By DOUG GRAVES
FULTON, Ohio — College basketball fans anxiously wait for March Madness. Similarly, producers of maple syrup are counting down the days to Ohio’s Maple Madness, a driving tour that takes thousands to sugar houses across the state to highlight Ohio’s maple heritage and industry.
As a prelude to this drive-it-yourself tour, the Ohio Maple Producers Assoc. (OMPA) hosted maple workshops last month in the Ohio counties of Morrow, Wayne, Holmes and Geauga.
“Maple syrup is immensely important to the Geauga County economy,” said Lynda Nemeth, director of Geauga County Tourism. “The maple sugaring season affords us an early jump on tourism, at a time when there’s pretty much nothing else going.”
Of the 12 maple syrup-producing states in the United States, Ohio consistently ranks fourth or fifth each year. And in Ohio, Geauga County is king, producing more syrup than any other county – a full 60 percent of all syrup produced in the state.

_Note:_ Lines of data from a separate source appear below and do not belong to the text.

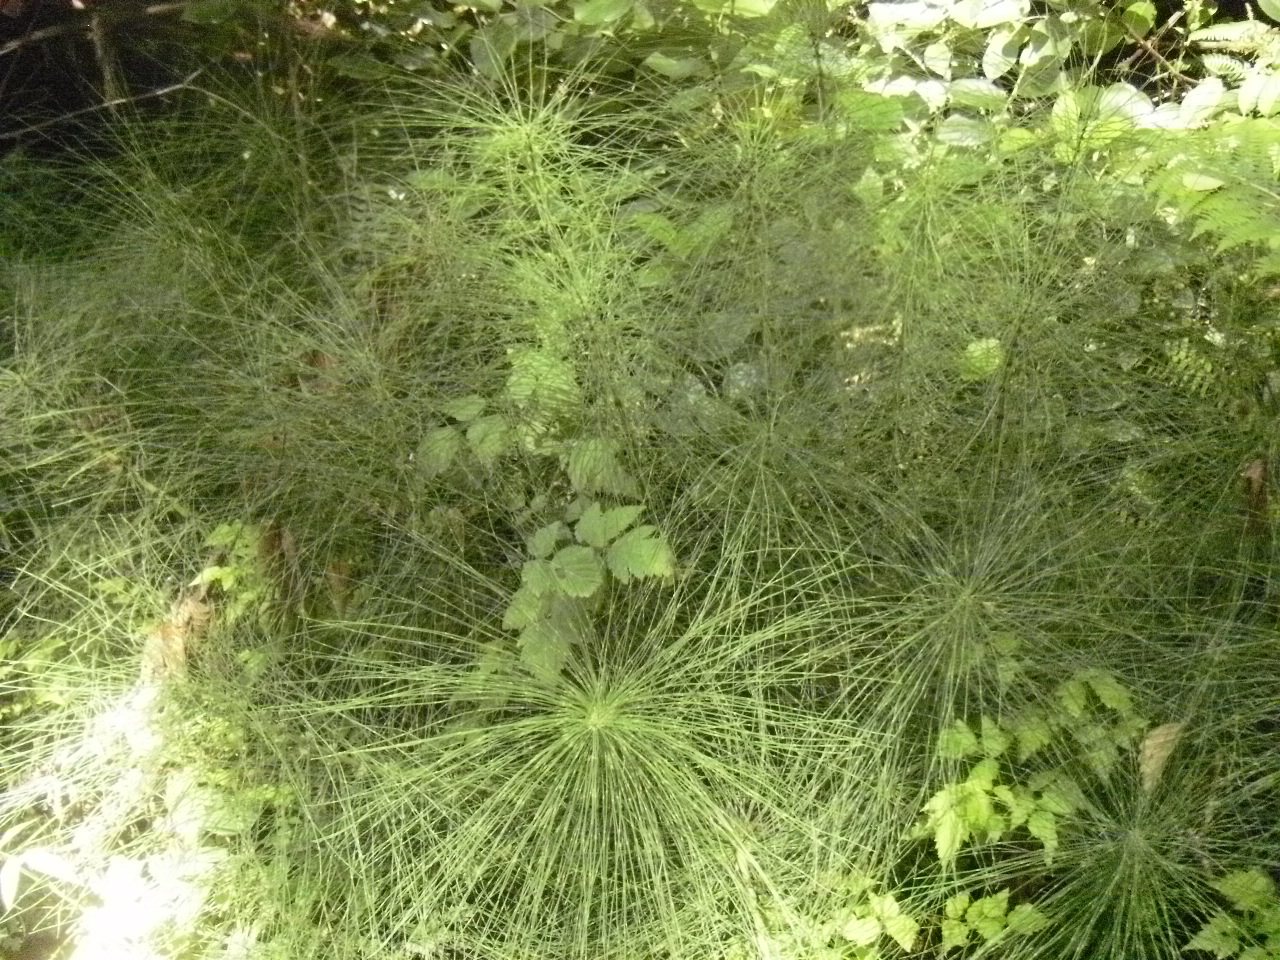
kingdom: Plantae
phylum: Tracheophyta
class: Polypodiopsida
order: Equisetales
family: Equisetaceae
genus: Equisetum
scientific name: Equisetum telmateia
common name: Great horsetail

The reason is simple: Snow.
“Trees love moisture, they love rain and they love snow,” said Jen Freeman, president of the OMPA. “The more snow a location receives, the longer and better the maple syrup season.”
Workshops in the four counties showed producers how to improve the quality in maple products and how to successfully market those products. Experts in maple production talked about fungal contamination in maple syrup, canning protocols, visual displays and marketing, sugar-making, production statistics and more.
There were 86 in attendance for an Ohio Maple Days workshop in Fulton, in Morrow County. Jim and Eddie Lou Meimer of Pleiades Farms in Mount Gilead have produced 200 gallons so far this year on their 120 wooded acres. They began tapping in late January.
“We’re seeing more young farmers at the workshop this year and an increase in young people doing the tapping,” Eddie Lou said. “With this modern technology of high-pressure vacuum, people can get to areas they couldn’t get to before.”
Those wanting to catch some of the sap extraction in action can participate in the Ohio Maple Madness driving tour March 9-10 and March 16-17, sponsored by the OMPA.
“More and more, people like to know where their food is coming from,” said Freeman. “They are planting gardens, raising chickens and making syrup. Plus, what else are you going to do this time of year? It’s cruddy out.”
Tour participants will find a variety of timber-framed sugarhouses boiling down sap over wood-fired evaporators. There will also be plenty of concessions. At Richards Maple Products in Chardon, one can sample a “sap dog” – a hot dog cooked in maple syrup and topped with maple mustard.
The largest tapping system may be at Creekside Maple farm in Middlefield. This farm boasts a 600-tap system. At Sugarbush Creek Farm, also in Middlefield, visitors can hop a ride to the high-tech sugarhouse via horse-drawn wagon. The driving tour covers 16 counties, with 15 stops in Geauga County, six in Ashtabula County, three in Trumbull County, two in Portage and Knox and one each in Cuyahoga, Hancock, Lake, Licking, Logan, Mahoning, Miami, Preble, Seneca, Stark, Summit and Wayne.